Write out, unaltered, each line from the top of the records below down to the line where "Picture 5: Top" appears, that line included.

___

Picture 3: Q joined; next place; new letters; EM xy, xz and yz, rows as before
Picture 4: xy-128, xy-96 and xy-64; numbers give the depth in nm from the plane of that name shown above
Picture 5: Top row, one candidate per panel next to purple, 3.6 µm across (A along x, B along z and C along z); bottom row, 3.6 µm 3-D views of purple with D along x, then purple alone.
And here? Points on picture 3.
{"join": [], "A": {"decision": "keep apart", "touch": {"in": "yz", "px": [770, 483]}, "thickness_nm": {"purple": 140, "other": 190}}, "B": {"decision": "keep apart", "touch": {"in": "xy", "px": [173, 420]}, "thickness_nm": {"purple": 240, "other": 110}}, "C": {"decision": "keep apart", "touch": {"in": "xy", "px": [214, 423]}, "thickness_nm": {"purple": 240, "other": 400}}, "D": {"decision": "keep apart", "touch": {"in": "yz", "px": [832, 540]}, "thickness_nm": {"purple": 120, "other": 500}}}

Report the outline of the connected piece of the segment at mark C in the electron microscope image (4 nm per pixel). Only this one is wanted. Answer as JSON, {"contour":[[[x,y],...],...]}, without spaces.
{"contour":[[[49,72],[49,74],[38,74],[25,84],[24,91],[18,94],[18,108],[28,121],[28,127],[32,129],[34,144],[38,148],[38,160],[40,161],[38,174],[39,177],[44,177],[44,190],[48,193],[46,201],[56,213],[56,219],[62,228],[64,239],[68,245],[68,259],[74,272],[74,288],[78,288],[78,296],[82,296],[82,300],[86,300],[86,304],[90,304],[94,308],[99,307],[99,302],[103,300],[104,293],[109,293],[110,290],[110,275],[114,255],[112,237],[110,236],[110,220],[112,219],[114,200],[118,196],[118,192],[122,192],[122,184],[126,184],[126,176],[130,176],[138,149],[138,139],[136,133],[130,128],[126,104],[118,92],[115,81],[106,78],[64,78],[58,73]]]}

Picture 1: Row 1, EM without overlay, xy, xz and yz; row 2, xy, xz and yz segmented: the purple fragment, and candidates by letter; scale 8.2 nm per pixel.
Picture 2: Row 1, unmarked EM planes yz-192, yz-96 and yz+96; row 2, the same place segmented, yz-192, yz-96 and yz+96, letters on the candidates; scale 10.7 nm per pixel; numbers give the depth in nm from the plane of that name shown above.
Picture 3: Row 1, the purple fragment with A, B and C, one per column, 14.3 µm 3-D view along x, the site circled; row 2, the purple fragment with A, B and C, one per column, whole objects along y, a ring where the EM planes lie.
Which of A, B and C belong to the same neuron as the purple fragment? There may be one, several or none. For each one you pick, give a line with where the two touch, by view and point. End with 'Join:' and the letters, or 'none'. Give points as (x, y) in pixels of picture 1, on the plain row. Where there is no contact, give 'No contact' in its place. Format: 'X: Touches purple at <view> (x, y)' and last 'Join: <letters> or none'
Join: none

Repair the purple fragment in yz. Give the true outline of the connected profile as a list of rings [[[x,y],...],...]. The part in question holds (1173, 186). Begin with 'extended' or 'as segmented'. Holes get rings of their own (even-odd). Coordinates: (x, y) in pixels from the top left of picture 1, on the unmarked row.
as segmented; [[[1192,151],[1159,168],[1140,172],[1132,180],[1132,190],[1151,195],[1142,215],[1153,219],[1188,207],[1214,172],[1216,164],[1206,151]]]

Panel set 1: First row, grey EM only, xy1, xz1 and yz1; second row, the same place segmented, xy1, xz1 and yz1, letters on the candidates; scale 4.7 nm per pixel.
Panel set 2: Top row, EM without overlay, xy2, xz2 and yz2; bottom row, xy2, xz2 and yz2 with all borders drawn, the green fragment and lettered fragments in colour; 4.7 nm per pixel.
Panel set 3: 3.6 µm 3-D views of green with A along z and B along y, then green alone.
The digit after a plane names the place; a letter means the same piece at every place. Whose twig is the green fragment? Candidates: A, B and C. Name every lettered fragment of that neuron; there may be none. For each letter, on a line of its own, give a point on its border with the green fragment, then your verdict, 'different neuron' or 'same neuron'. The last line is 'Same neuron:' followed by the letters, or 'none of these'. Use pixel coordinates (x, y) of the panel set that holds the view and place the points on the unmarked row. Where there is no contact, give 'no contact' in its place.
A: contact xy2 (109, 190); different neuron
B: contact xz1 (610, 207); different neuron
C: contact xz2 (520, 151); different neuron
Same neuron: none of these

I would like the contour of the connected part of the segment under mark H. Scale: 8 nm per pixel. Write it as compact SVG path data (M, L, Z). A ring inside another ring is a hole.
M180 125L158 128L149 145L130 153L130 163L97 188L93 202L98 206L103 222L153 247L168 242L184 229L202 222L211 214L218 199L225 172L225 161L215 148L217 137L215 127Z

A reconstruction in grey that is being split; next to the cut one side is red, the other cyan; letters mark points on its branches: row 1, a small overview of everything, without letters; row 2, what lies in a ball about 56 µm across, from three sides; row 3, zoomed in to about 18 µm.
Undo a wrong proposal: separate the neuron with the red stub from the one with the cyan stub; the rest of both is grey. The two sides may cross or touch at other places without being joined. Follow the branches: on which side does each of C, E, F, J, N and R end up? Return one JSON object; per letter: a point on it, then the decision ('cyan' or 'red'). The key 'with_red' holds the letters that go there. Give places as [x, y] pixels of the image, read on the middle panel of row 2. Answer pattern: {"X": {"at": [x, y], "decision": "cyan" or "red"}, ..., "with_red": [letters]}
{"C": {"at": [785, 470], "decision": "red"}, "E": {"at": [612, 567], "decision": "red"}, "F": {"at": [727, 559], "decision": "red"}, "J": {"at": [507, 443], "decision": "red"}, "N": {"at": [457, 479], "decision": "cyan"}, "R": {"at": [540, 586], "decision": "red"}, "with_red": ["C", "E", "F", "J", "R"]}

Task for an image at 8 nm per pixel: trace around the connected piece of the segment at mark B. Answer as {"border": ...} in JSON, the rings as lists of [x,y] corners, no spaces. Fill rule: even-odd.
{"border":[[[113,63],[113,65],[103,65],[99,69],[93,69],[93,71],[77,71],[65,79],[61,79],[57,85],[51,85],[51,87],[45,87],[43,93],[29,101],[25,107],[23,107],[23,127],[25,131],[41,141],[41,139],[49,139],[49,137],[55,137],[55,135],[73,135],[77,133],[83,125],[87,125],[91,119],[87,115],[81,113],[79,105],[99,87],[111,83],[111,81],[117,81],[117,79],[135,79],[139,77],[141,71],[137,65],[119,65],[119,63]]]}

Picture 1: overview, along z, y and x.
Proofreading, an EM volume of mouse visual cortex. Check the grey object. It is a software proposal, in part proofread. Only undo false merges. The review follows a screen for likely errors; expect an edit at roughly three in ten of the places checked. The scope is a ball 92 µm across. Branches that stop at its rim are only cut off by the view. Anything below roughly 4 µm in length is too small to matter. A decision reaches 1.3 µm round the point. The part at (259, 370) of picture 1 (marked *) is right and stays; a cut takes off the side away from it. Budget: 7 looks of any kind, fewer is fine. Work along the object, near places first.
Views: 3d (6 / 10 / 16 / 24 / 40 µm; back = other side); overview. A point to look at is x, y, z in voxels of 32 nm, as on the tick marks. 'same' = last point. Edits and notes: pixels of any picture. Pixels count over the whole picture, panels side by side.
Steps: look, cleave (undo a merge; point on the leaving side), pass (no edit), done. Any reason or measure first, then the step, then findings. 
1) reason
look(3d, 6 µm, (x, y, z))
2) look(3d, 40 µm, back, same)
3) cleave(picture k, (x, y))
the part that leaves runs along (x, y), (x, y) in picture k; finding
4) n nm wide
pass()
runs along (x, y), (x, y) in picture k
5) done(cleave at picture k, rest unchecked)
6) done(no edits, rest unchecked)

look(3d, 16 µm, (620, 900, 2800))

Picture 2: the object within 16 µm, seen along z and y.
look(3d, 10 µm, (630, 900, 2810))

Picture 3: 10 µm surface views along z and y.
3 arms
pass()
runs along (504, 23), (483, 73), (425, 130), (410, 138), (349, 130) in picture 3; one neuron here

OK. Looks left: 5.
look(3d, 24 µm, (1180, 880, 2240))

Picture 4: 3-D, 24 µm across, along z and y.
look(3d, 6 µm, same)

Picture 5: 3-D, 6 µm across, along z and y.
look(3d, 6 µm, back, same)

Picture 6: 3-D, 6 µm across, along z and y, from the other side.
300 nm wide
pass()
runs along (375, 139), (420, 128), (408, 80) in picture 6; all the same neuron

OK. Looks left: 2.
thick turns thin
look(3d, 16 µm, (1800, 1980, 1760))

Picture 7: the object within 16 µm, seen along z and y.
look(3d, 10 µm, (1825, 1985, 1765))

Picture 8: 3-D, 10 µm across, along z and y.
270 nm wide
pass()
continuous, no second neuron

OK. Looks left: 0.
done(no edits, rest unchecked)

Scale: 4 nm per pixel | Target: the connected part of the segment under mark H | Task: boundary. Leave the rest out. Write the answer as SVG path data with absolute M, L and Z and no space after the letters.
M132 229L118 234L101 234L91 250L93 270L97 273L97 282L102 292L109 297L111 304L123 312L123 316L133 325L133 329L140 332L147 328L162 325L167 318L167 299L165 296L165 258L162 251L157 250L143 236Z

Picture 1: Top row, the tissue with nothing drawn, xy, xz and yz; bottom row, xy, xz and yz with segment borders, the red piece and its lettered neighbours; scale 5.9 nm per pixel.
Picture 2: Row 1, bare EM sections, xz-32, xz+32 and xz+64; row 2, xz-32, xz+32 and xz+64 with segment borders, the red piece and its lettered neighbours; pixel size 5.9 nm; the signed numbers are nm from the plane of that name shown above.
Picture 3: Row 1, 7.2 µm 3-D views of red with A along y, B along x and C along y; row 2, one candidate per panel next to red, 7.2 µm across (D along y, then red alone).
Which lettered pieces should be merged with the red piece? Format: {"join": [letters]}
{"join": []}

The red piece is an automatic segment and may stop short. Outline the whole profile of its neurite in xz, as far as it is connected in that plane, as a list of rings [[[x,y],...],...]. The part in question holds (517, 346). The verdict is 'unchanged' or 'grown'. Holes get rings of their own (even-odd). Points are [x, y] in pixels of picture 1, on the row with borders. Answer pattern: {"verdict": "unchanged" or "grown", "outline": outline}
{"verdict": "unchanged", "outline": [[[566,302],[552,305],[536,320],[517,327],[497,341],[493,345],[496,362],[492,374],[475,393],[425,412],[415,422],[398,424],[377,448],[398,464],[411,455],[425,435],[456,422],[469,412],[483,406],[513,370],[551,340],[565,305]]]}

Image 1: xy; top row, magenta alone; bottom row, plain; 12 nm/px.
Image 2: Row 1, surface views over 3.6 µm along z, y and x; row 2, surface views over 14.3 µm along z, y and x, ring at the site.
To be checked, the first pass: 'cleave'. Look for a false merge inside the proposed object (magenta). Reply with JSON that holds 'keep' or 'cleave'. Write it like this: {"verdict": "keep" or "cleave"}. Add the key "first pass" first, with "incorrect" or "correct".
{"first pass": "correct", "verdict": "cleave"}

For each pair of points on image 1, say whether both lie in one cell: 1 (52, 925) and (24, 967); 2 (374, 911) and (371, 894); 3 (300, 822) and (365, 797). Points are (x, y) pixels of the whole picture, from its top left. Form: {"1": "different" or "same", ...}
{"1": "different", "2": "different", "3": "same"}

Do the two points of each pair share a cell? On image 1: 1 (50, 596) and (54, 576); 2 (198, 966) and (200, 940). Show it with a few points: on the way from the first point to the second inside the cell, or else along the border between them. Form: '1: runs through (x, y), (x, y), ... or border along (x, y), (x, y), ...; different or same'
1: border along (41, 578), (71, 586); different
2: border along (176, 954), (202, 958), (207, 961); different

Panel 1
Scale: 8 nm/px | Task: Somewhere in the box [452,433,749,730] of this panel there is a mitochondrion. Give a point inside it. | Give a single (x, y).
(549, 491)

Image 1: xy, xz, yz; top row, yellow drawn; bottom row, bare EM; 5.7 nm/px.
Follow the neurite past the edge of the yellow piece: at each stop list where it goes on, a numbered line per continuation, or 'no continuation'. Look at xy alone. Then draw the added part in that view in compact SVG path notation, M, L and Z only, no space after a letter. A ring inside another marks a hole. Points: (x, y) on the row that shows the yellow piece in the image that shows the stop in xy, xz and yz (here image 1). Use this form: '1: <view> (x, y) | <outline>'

___

Solved problem
Picture 3: Q joined; next place; new letters; EM xy, xz and yz, rows as before
Picture 4: xy-128, xy-96 and xy-64; numbers give the depth in nm from the plane of that name shown above
Picture 5: Top row, one candidate per panel next to purple, 3.6 µm across (A along x, B along z and C along z); bottom row, 3.6 µm 3-D views of purple with D along x, then purple alone.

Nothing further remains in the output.